Very Slow Progress at The Bonn Climate Negotiation

Bonn, June 2009 – The pace of the current negotiation has indeed probably reached a new record of slowness here in Bonn, Germany.   So slow even Imelda Abano noted in her article that the negotiators take as much as one whole hour only to agree on one sentence.  Two topics may have to be restarted from scratch.  With this kind of pace, no one will even dare to guess whether Copenhagen, the final round of the two-year series of negotiation on a post 2012 climate treaty in December this year, will actually be a success.  Indeed, rumors abound that even the Danish government has already prepared for an “extension” of the possibly failed Copenhagen session, to be held sometime in the first half of 2010.

To make things worse, the Premier of Japan yesterday announced the Japanese “commitment” to reduce emissions by eight percent below 1990 by 2020.  With “commitment” like this, who needs enemy?  The Intergovernmental Panel on Climate Change has already indicated that the world needs a reduction in the industrialized countries (like Japan, the US, or European countries are) of 25 – 40 percent below 1990 levels by 2020, with significant

This Bonn round is a part of a series of talks this year. The series itself is a part of a two-year process started in December 2007 in Bali — thus called the “Bali Roadmap” — to negotiate on a new treaty to continue the first commitment period of the Kyoto Protocol that ends in 2012.  The new treaty is hoped not only to extend but also to improve and deepen commitments by all countries to reduce emissions of climate change-inducing greenhouse gases.

Three further sessions will be held prior to Copenhagen, Denmark: August 10 – 14 in Bonn, Germany (informal), September 28 – October 9 in Bangkok, Thailand (I really hope that the Thai government has stabilized by then), and 2 – 6 November in Barcelona, Spain.  The Copenhagen round will be held on December 7 – 18, 2009.

Two topics have been on my watch list: the clean development mechanism (CDM), which is the interest of my company (a large-ish CDM project development company), and the issues surrounding the post-2012 treaty, which is my own interest and on which I am asked to advise the Indonesian Government.  I will spare you the details on the CDM.  That’s for another article.

On post 2012, there are quite a number of proposals — draft treaty — currently floating around.  Among others, the Australian, the American (which they call “agreement”, not treaty), the Tuvaluan, and the Costa Rican.  Even the NGO community has proposed an ambitious, $160 billion per year worth of proposal that allows for significant reduction of greenhouse gases and plenty of financial resources for developing countries.  No one has started discussing this yet.  But it doesn’t look easy.

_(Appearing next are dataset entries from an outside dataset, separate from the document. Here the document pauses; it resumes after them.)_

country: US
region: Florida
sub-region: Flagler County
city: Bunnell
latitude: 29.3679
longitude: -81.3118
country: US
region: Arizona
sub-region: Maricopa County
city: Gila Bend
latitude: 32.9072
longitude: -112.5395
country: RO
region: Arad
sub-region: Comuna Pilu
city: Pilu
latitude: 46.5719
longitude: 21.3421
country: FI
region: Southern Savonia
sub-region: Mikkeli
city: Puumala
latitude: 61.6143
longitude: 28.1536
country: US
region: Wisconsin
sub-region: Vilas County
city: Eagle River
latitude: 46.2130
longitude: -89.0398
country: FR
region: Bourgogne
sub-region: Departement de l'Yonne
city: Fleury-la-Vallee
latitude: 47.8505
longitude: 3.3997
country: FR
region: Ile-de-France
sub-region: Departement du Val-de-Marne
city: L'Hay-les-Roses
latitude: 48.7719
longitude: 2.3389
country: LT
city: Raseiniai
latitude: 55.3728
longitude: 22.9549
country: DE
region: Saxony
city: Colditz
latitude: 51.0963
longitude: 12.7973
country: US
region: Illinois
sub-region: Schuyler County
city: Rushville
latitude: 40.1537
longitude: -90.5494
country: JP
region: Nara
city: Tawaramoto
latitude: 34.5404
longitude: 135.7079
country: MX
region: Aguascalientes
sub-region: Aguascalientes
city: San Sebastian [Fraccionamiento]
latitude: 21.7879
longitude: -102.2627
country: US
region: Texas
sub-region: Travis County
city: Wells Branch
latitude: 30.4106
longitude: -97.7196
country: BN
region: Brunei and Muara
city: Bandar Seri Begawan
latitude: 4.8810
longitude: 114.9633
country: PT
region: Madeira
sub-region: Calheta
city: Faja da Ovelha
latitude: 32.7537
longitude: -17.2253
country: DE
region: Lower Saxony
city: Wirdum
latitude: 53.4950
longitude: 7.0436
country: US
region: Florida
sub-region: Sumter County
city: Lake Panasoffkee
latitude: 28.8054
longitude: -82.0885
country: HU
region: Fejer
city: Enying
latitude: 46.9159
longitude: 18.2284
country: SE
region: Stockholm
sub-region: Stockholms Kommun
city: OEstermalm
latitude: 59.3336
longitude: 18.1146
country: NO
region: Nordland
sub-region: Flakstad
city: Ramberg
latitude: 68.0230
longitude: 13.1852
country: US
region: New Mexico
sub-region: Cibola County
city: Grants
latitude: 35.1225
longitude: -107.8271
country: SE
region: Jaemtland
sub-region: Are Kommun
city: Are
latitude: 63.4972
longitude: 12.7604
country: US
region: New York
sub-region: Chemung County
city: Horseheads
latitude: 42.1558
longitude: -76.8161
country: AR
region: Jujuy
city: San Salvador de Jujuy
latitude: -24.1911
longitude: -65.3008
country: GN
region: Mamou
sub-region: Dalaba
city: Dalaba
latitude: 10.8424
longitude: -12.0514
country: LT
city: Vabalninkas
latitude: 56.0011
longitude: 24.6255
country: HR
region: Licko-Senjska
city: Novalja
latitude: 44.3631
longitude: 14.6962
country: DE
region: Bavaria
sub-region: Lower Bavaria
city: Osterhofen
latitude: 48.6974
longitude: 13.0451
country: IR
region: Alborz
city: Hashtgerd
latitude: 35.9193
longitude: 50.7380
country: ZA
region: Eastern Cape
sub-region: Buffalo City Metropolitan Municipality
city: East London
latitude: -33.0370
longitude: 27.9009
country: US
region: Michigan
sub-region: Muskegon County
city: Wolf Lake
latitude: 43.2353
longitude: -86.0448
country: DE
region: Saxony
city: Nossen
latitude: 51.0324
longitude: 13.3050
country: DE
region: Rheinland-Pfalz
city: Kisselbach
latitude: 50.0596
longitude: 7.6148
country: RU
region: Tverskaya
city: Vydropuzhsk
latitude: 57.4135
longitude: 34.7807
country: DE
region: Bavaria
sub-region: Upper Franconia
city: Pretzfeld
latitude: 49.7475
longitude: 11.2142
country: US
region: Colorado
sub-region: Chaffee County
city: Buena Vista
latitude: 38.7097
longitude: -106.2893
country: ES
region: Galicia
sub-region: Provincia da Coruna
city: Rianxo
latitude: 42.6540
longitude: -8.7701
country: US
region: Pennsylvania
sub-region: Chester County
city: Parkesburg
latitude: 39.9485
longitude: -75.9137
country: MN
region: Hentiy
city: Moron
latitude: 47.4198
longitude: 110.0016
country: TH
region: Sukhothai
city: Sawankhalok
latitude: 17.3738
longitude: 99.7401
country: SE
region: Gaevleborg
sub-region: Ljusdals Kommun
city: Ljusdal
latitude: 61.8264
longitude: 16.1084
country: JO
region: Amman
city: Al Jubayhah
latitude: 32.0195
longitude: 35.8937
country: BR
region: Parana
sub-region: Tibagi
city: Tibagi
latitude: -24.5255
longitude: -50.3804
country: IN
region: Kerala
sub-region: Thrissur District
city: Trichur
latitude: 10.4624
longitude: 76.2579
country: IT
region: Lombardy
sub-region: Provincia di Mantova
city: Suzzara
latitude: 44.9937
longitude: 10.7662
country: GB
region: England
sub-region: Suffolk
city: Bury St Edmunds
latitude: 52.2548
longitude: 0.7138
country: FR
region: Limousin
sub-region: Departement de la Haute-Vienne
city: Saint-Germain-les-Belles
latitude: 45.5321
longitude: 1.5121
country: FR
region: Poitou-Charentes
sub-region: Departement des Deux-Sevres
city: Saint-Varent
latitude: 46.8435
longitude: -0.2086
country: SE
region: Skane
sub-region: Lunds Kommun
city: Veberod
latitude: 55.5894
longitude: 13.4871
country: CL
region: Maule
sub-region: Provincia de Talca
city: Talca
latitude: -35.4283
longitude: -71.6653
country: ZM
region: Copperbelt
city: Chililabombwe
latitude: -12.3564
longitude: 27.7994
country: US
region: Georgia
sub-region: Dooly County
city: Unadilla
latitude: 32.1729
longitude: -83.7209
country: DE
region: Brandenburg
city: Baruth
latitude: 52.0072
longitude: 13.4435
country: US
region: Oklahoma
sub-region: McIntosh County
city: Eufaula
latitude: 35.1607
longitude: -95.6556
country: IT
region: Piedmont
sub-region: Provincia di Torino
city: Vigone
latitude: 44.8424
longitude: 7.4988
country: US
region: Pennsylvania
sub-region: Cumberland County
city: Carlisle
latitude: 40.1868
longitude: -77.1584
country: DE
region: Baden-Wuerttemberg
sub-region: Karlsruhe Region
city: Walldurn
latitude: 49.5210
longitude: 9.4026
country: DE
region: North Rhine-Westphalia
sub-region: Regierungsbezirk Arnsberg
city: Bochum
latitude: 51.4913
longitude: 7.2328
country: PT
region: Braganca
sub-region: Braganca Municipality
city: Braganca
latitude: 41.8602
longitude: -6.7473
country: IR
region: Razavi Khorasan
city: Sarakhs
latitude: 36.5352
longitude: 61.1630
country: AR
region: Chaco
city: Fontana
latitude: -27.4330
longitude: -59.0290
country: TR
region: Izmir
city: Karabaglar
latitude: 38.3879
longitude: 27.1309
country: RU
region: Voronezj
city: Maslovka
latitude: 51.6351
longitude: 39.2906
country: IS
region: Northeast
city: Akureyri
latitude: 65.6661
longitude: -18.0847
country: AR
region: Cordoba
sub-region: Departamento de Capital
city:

The building blocs for the post-2012 treaty are mitigation (how to curb climate change), adaptation (how to live with it), finance (how to pay), and technology (how do to it).  Another one, not considered as a building bloc but quite important is the shared vision, which is the metrics that determines the global targets (“aspirational goals”) of stabilization of concentration and reduction commitments.  How to frame — and for how much — developing country commitments also remains an issue.  Finally, whether reduction of emissions from deforestation and forest degradation be considered as developing country commitments (through the nationally-appropriate mitigation actions, NAMA, a new jargon everyone needs to learn) or not.  Nothing so far looks closer to any form of agreements.

Everyone will start packing up and go home tomorrow.  Probably with some bad taste that they (we) have not really done what we are to do.  Which is to lay the framework to save the planet.